Nama Donny Ermawan sebenarnya tidak asing di lingkungan pemerintahan dan pertahanan. Sebelum mendapat amanah memimpin URI, ia telah menempuh perjalanan panjang sebagai prajurit TNI Angkatan Udara. Berbagai jabatan strategis pernah diembannya hingga akhirnya dipercaya menjadi Wakil Menteri Pertahanan Republik Indonesia. Pengalaman tersebut menjadi bekal penting dalam memahami tata kelola organisasi, pengambilan keputusan, hingga pengembangan sumber daya manusia.
Pelantikan Donny Ermawan sebagai Gubernur Universitas Republik Indonesia dilakukan Presiden Prabowo Subianto pada Rabu (22/7/2026). Bersamaan dengan itu, Prof. Yos Sunitiyoso juga dilantik sebagai Wakil Gubernur URI. Kehadiran keduanya diharapkan mampu membangun fondasi kuat bagi institusi yang masih berada pada tahap awal pengembangan.
URI sendiri bukan universitas konvensional yang membuka program studi reguler seperti perguruan tinggi pada umumnya. Lembaga ini dirancang sebagai pusat pendidikan kepemimpinan yang berfokus pada pembentukan karakter, wawasan kebangsaan, serta kemampuan memimpin di berbagai sektor strategis. Karena itu, sosok yang memimpin institusi tersebut dinilai perlu memiliki pengalaman panjang dalam mengelola organisasi besar dan memahami tantangan pembangunan nasional.
Donny Ermawan dikenal memiliki rekam jejak panjang di dunia militer. Selama berdinas, ia mengemban berbagai tanggung jawab yang berkaitan dengan kepemimpinan, manajemen organisasi, hingga penyusunan kebijakan. Pengalaman itu menjadi modal berharga untuk membangun sistem pendidikan yang tidak hanya menekankan aspek akademik, tetapi juga pembentukan karakter dan etika kepemimpinan.
Kepercayaan yang diberikan pemerintah kepada Donny juga mencerminkan pentingnya pengalaman praktis dalam membentuk calon pemimpin masa depan.
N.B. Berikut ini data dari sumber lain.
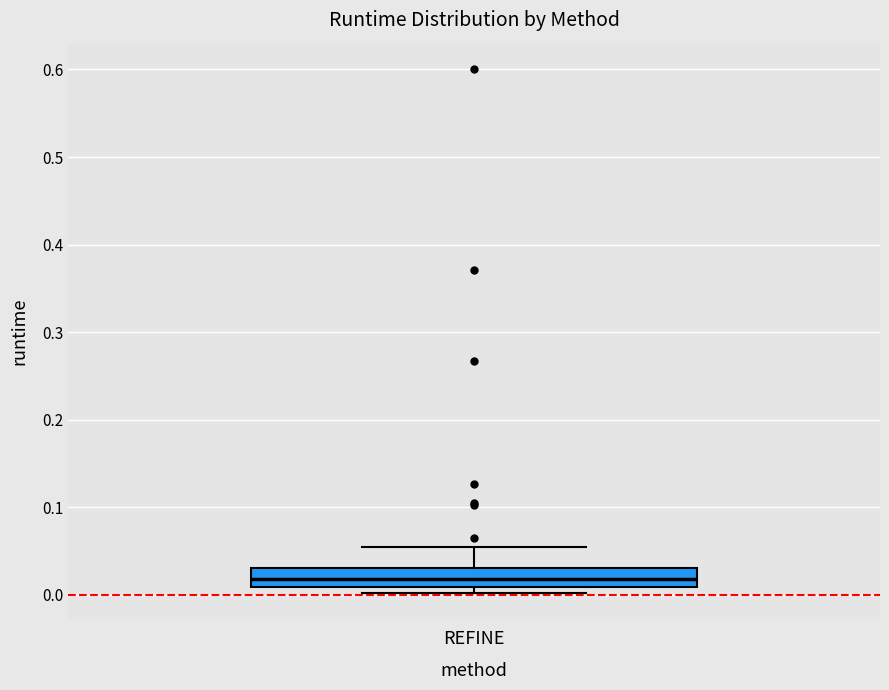

Transcribe this box plot: give where the median line is, the range the box spans, and where the two whiskers end, as read against the y-axis. The values are not printed on the chart, so give them approximately, as read against the axis.

median 0.02, box 0.01 to 0.03, whiskers 0.00 to 0.05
Kepemimpinan tidak hanya dipelajari melalui teori di ruang kelas, tetapi juga melalui pengalaman menghadapi tantangan, mengambil keputusan dalam situasi sulit, serta membangun kolaborasi dengan berbagai pihak.
Di tengah perkembangan zaman yang semakin dinamis, kebutuhan akan pemimpin yang adaptif dan berintegritas semakin besar. Transformasi digital, perubahan ekonomi global, hingga tantangan sosial menuntut hadirnya pemimpin yang mampu berpikir strategis sekaligus menjaga nilai-nilai kebangsaan. URI diharapkan dapat menjadi salah satu wadah untuk mempersiapkan sumber daya manusia yang memiliki kemampuan tersebut.
Meski masih dalam tahap awal, kehadiran URI telah memunculkan optimisme baru terhadap pengembangan pendidikan kepemimpinan di Indonesia. Banyak pihak berharap institusi ini mampu melahirkan generasi pemimpin yang tidak hanya cakap secara intelektual, tetapi juga memiliki komitmen kuat dalam melayani masyarakat dan membangun bangsa.
Dengan pengalaman panjang yang dimiliki Donny Ermawan di dunia pertahanan dan pemerintahan, masyarakat menaruh harapan agar Universitas Republik Indonesia dapat berkembang menjadi lembaga pendidikan kepemimpinan yang berkualitas. Keberhasilan institusi ini nantinya tidak hanya diukur dari program yang dijalankan, tetapi juga dari lahirnya pemimpin-pemimpin baru yang mampu membawa perubahan positif bagi Indonesia.